(Domingos Amaral)
Episódio Nº 122
Quando Zulmira estava
prestes a fazer qui nze anos, veio ao
mundo o seu meio irmão Sancho, o primeiro varão do Imperador de Hispânia!
Odiei-o desde o primeiro dia
– confessou Zulmira.
Espantada, a filha Zaida
perguntou:
- Porquê?
Zulmira suspirou, as antigas
emoções já vazias de significado.
Quando jovens somos loucos
de ciúmes.
Na verdade, odiava Toledo,
os cristãos, Afonso VI. Órfã de pai, muçulmana numa corte cristã, recusava
assimilar os costumes da capital da Hispânia.
Ao contrário da mãe, que se
convertera à Bíblia, Zulmira mantinha-se fiel ao Corão.
Nesse momento, Fátima olhou
para a sua irmã Zaida, com um sorriso triunfante, mas a outra fez-lhe uma
careta. Sem ligar às diatribes silenciosas das filhas, Zulmira prosseguiu:
- Para mais Afonso VI nunca
ajudou meu avô Al-Mutamid.
Tempos depois surgiu a
segunda notícia fatal: Sevilha fora também tomada pelos almorávidas de Yusuf, e
Al-Mutamid tinha sido levado preso para Marraquexe, onde morreria.
A minha raiva tornou-se
gigantesca – confessou Zulmira. Ainda mais enfurecida ficou quando Afonso VI se
passou a intitular “Imperador das Duas Religiões” argumentando que o seu
herdeiro legítimo, o príncipe Sancho, era tão cristão como muçulmano.
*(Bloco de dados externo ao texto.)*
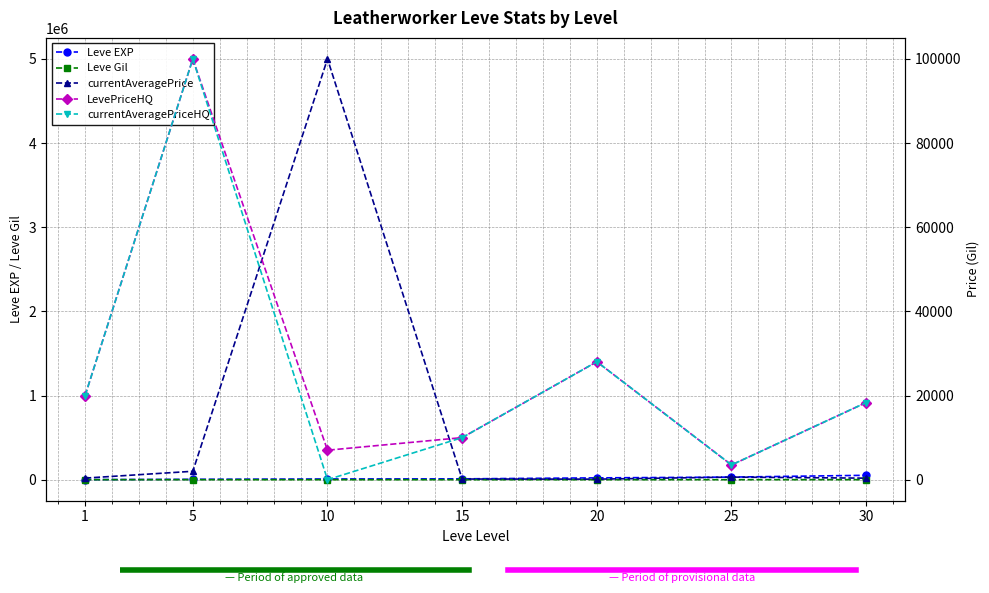

What is the total value across all series at 5?

304800.0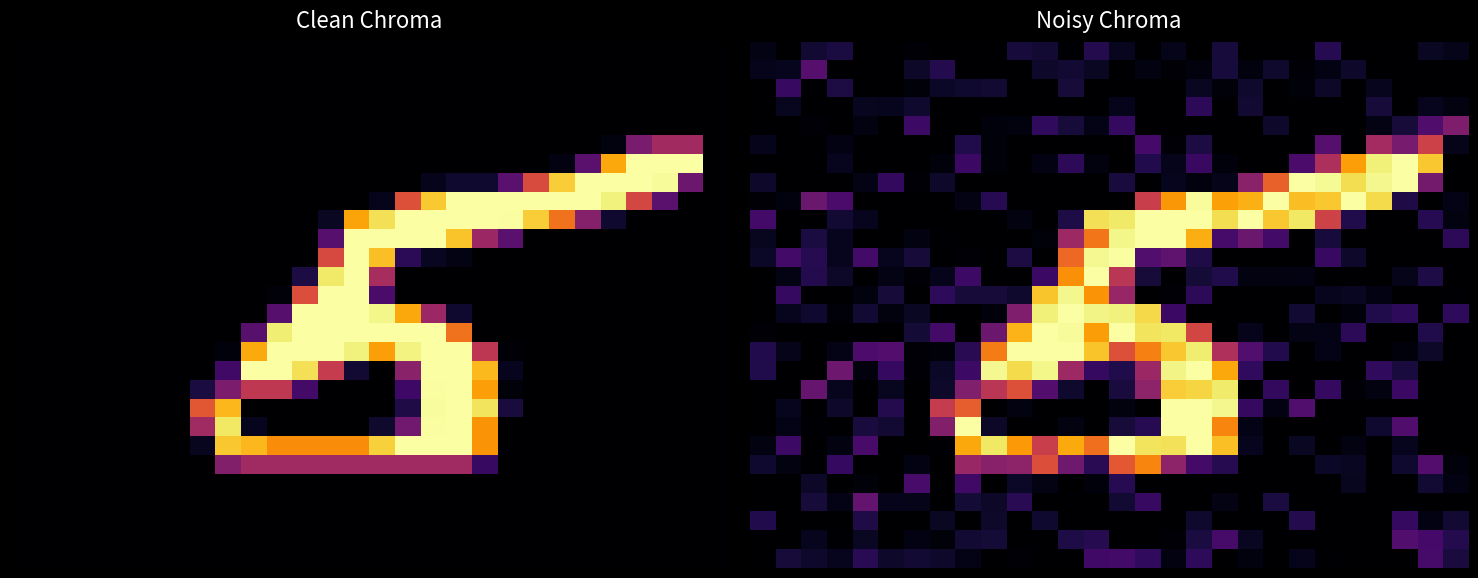

Which has a higher value, 5 or 12?

12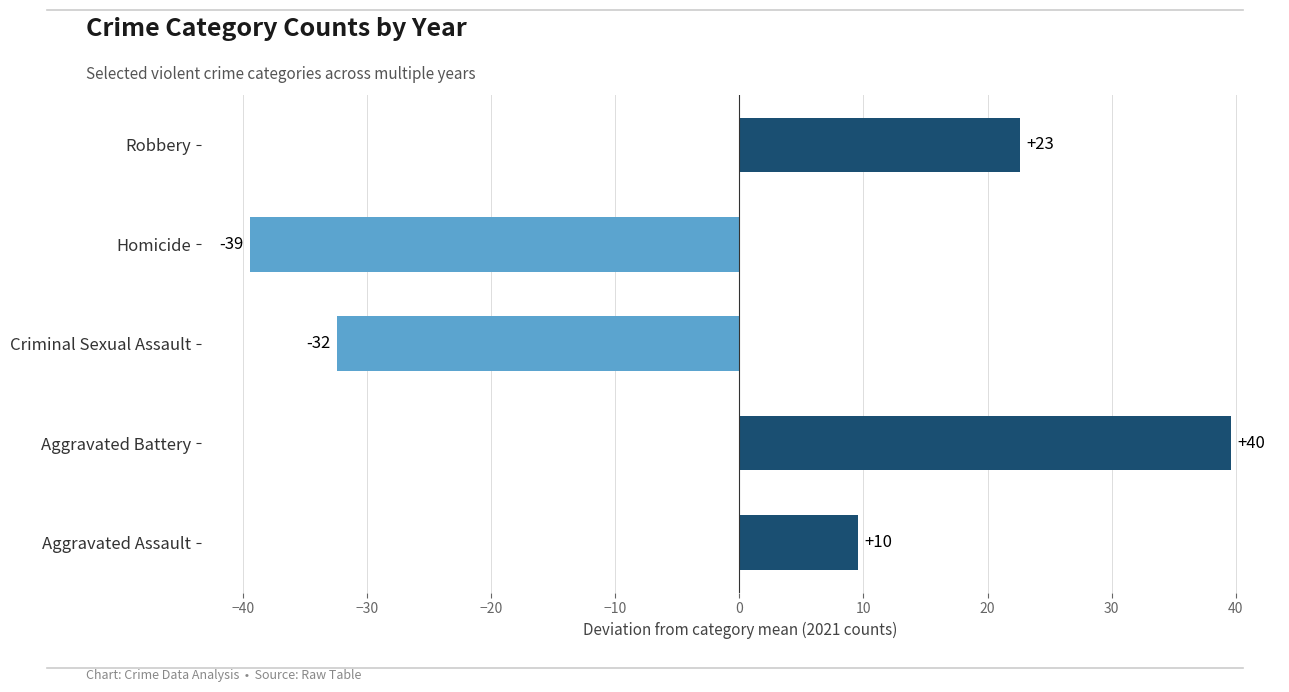

Does the chart contain any negative values?

Yes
- Era o cúmulo da afronta! – exclamou.
Como Zulmira viria a
descobrir, não era a única a ter esses sentimentos não era a única a ter tais
sentimentos. Os nobres e os bispos de Castela e Leão abominavam aquela farsa da
união das duas religiões, e a hostilidade ao varão do Imperador crescia,
contaminando Dona Urraca e Dona Teresa iradas por terem sido ultrapassadas por
Sancho na linha de sucessão.
Certo dia quando Zulmira
passeava pelas ruas de Toledo, dois homens obrigaram-na a segui-los. Fora
levada a uma casa e, num ambiente escuro, tinham-lhe proposto um sinistro
acordo.
Desafiaram-na a matar o meio
irmão Sancho, coisa que ela podia fazer facilmente, pois circulava à vontade na
corte. Em troca, o grupo dos conspiradores garantia-lhe protecção contra a fúria
de Afonso VI.
Zulmira suspirou e depois
disse:
- Não posso jurar, pois não lhes vi bem as
caras mas suspeito que entre aquelas pessoas estavam Dona Urraca e Dona Teresa.
Zaida levou a mão à boca,
compreendendo o perigo que ainda corria a mãe. Se um dia a reconhecesse, Dona
Teres podia mandar matá-la.
- Há nove anos em Coimbra achei que ela me
identificara, mas depois percebi que não – recordou Zulmira. Mas outros podem
fazê-lo, por isso não fui a Ricobayo nem a Toledo e fingi doenças.